> Work required
Within the listing below, please show every line carrying the string "down".

> Data for processing
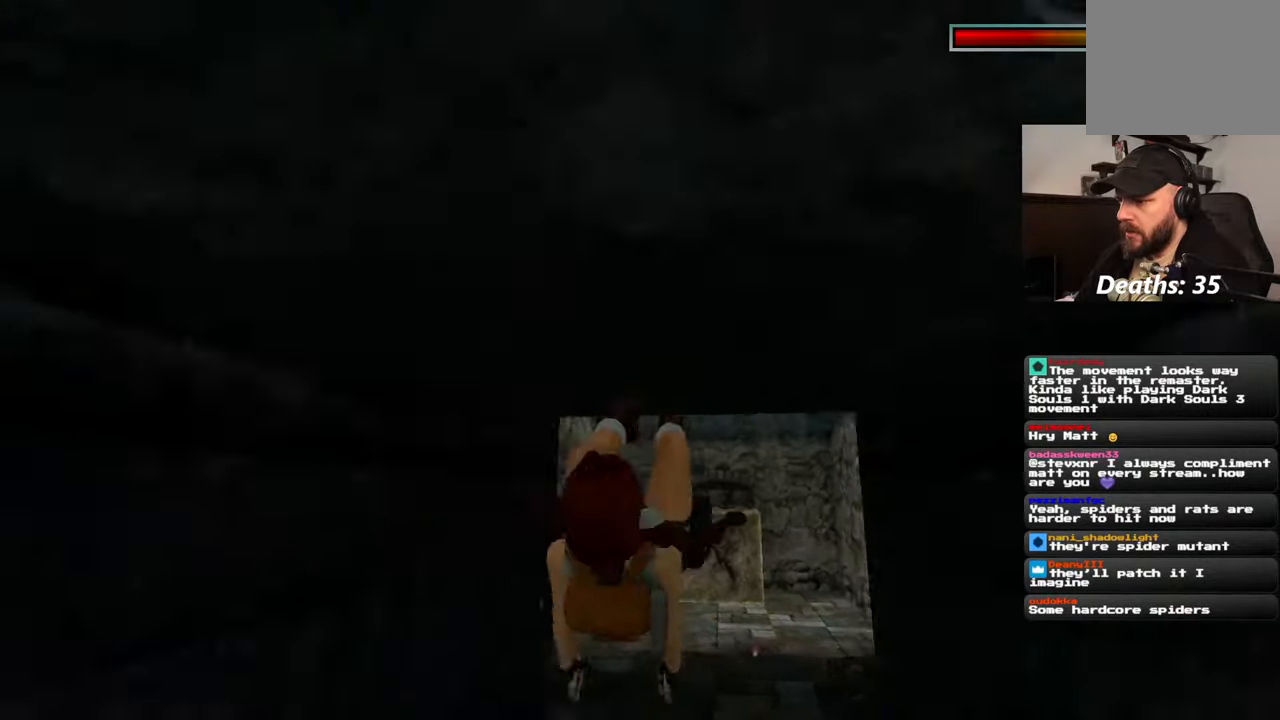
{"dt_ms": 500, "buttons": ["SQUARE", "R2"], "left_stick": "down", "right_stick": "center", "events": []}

--

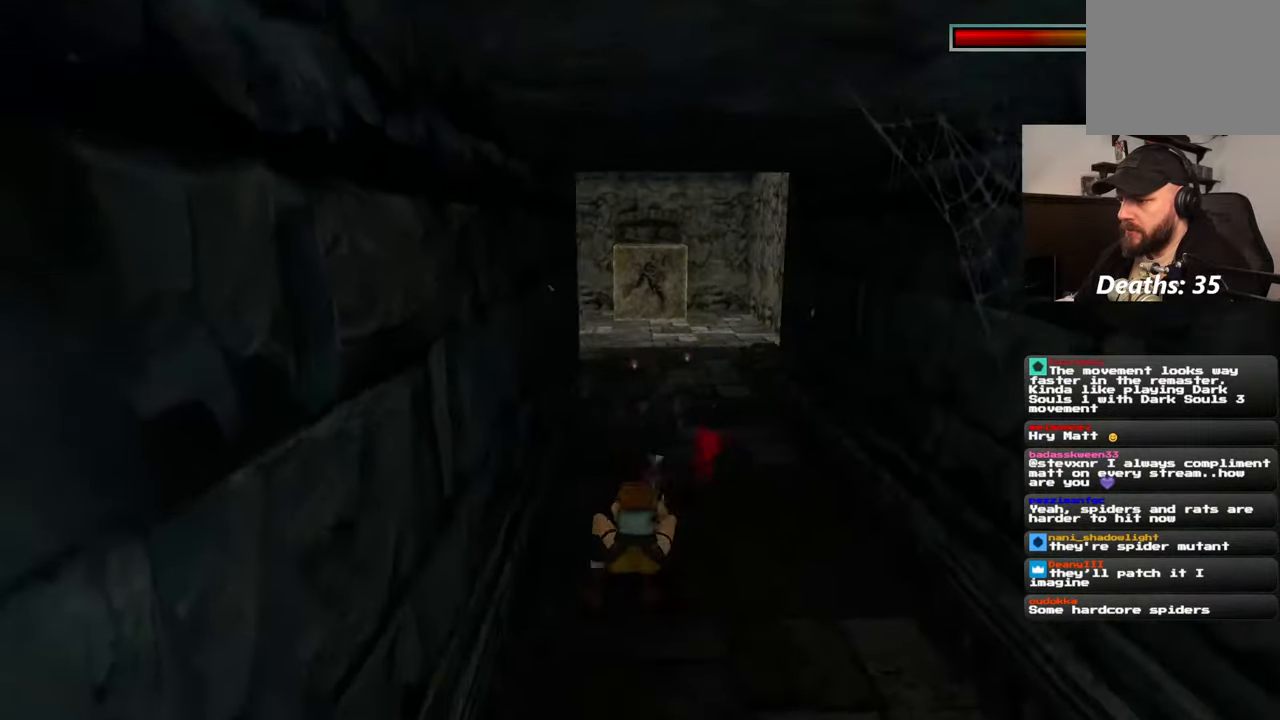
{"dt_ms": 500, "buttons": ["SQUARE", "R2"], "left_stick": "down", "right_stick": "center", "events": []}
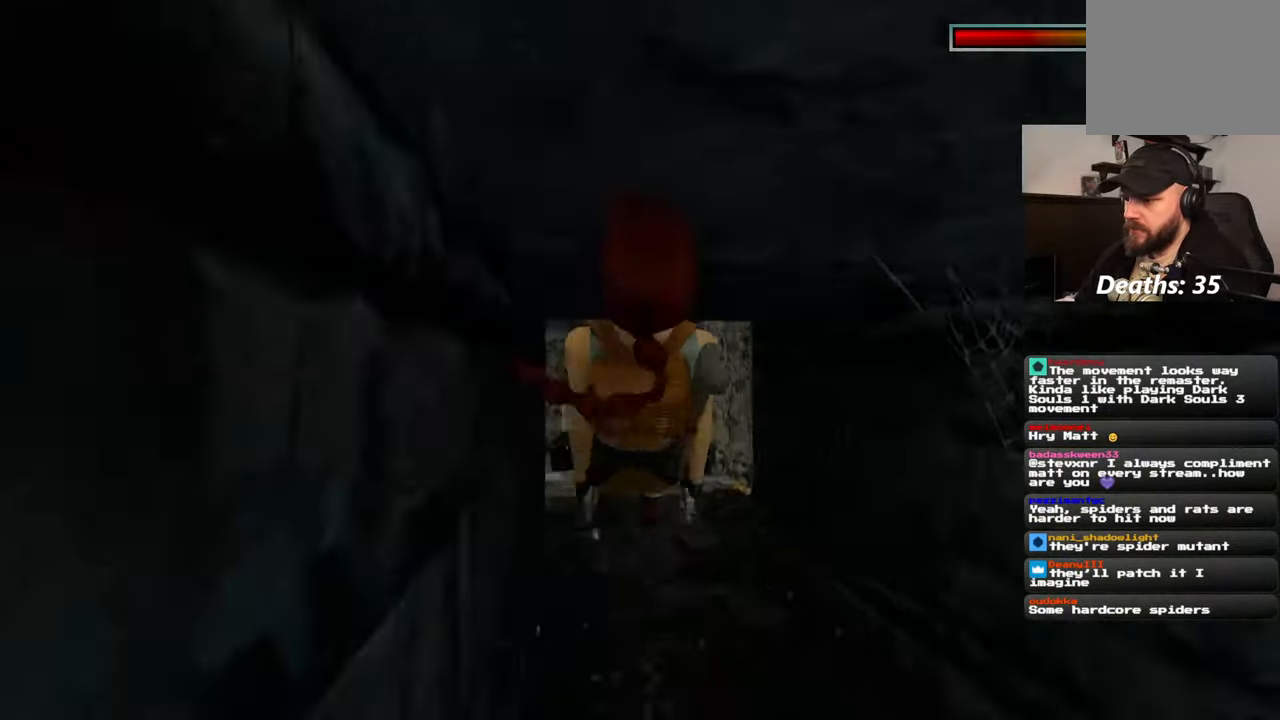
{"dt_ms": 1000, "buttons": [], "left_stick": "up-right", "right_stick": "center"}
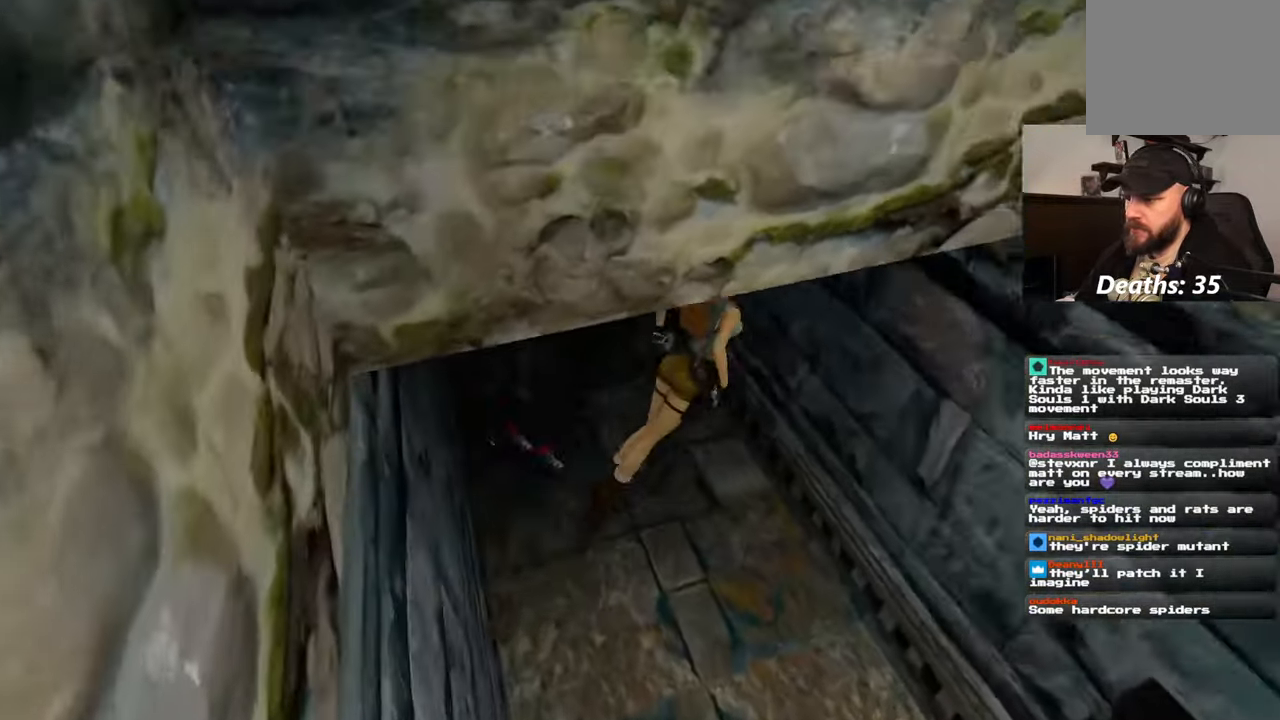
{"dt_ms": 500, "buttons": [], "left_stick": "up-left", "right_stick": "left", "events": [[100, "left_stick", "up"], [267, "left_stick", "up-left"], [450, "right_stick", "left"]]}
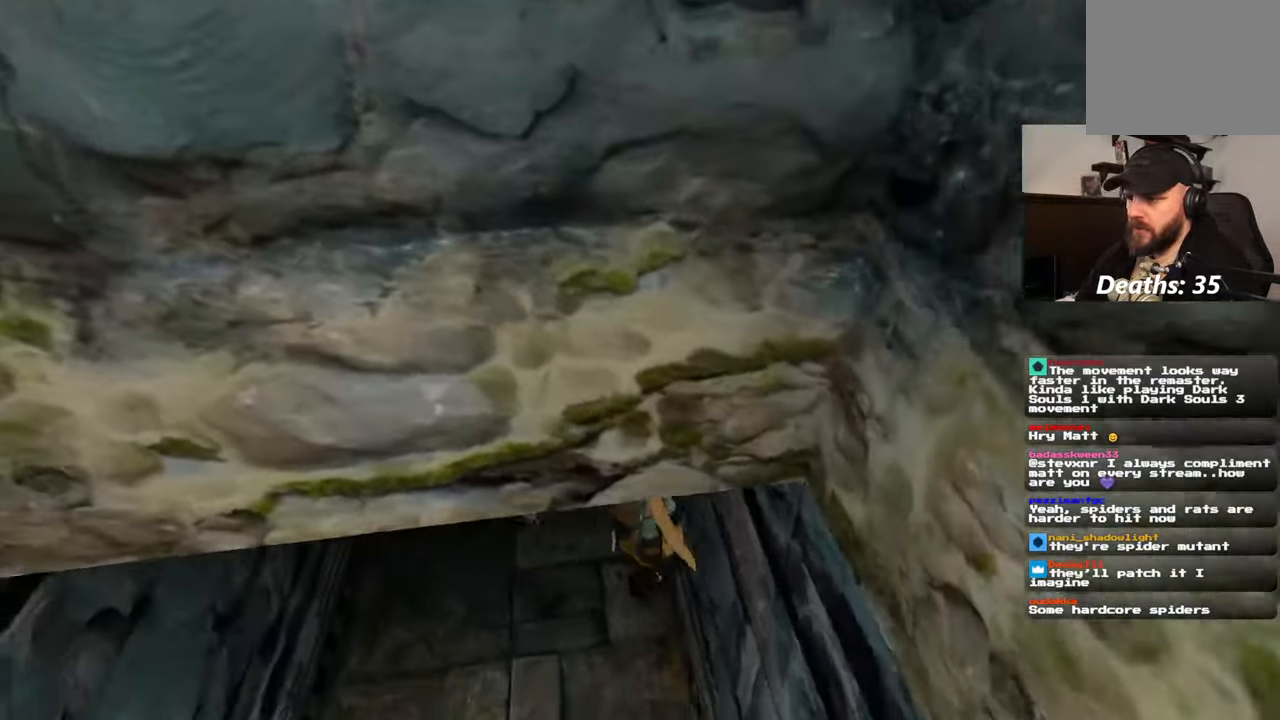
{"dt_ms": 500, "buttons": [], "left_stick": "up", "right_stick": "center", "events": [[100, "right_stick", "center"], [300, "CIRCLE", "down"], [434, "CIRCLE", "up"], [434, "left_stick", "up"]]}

---

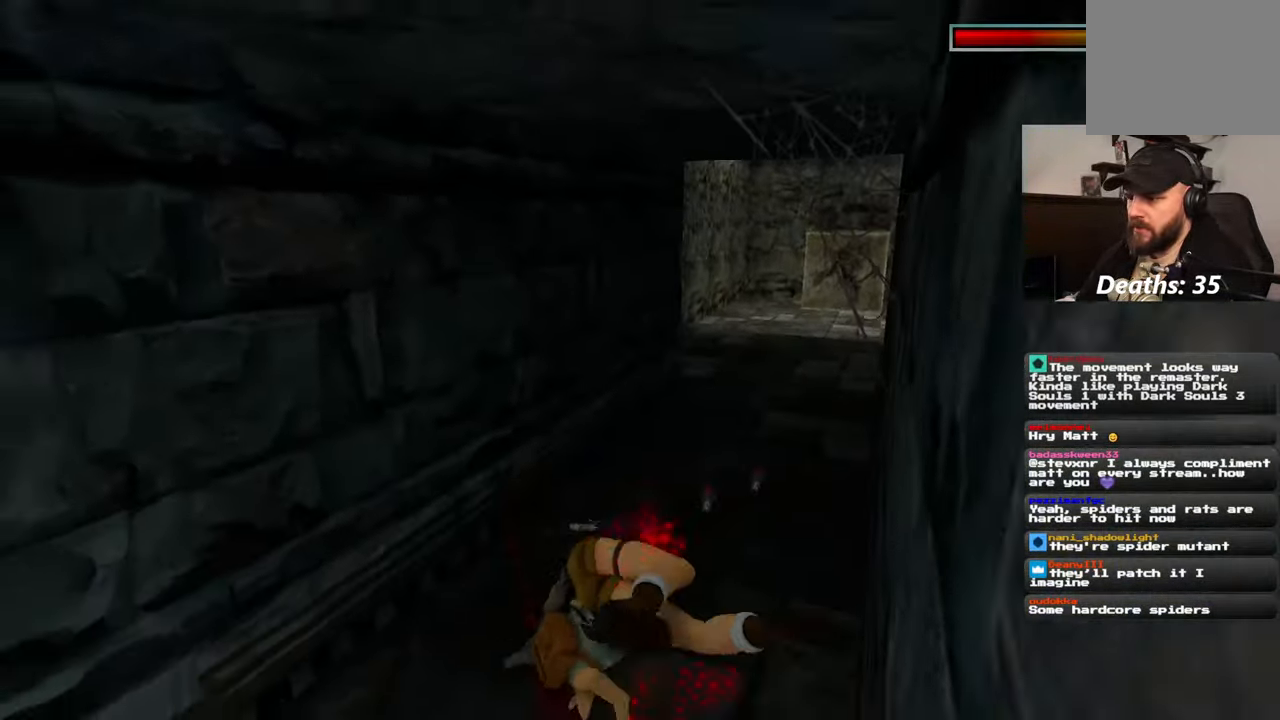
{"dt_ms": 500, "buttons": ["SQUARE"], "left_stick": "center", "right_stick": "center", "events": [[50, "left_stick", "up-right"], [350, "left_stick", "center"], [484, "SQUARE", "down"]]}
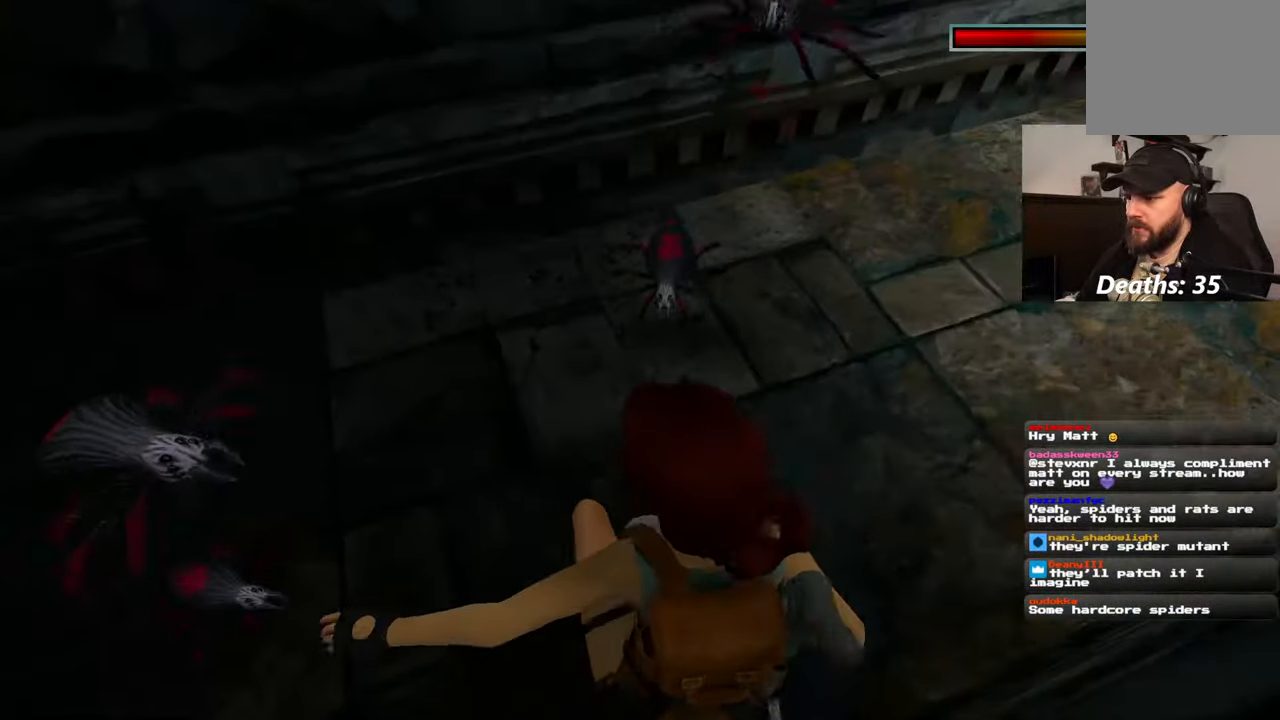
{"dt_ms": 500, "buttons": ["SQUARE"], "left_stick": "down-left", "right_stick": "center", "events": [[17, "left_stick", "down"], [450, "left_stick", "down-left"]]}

> Output
{"dt_ms": 500, "buttons": ["SQUARE", "R2"], "left_stick": "down", "right_stick": "center", "events": []}
{"dt_ms": 500, "buttons": ["SQUARE", "R2"], "left_stick": "down", "right_stick": "center", "events": []}
{"dt_ms": 500, "buttons": [], "left_stick": "up", "right_stick": "center", "events": [[100, "right_stick", "center"], [300, "CIRCLE", "down"], [434, "CIRCLE", "up"], [434, "left_stick", "up"]]}
{"dt_ms": 500, "buttons": ["SQUARE"], "left_stick": "center", "right_stick": "center", "events": [[50, "left_stick", "up-right"], [350, "left_stick", "center"], [484, "SQUARE", "down"]]}
{"dt_ms": 500, "buttons": ["SQUARE"], "left_stick": "down-left", "right_stick": "center", "events": [[17, "left_stick", "down"], [450, "left_stick", "down-left"]]}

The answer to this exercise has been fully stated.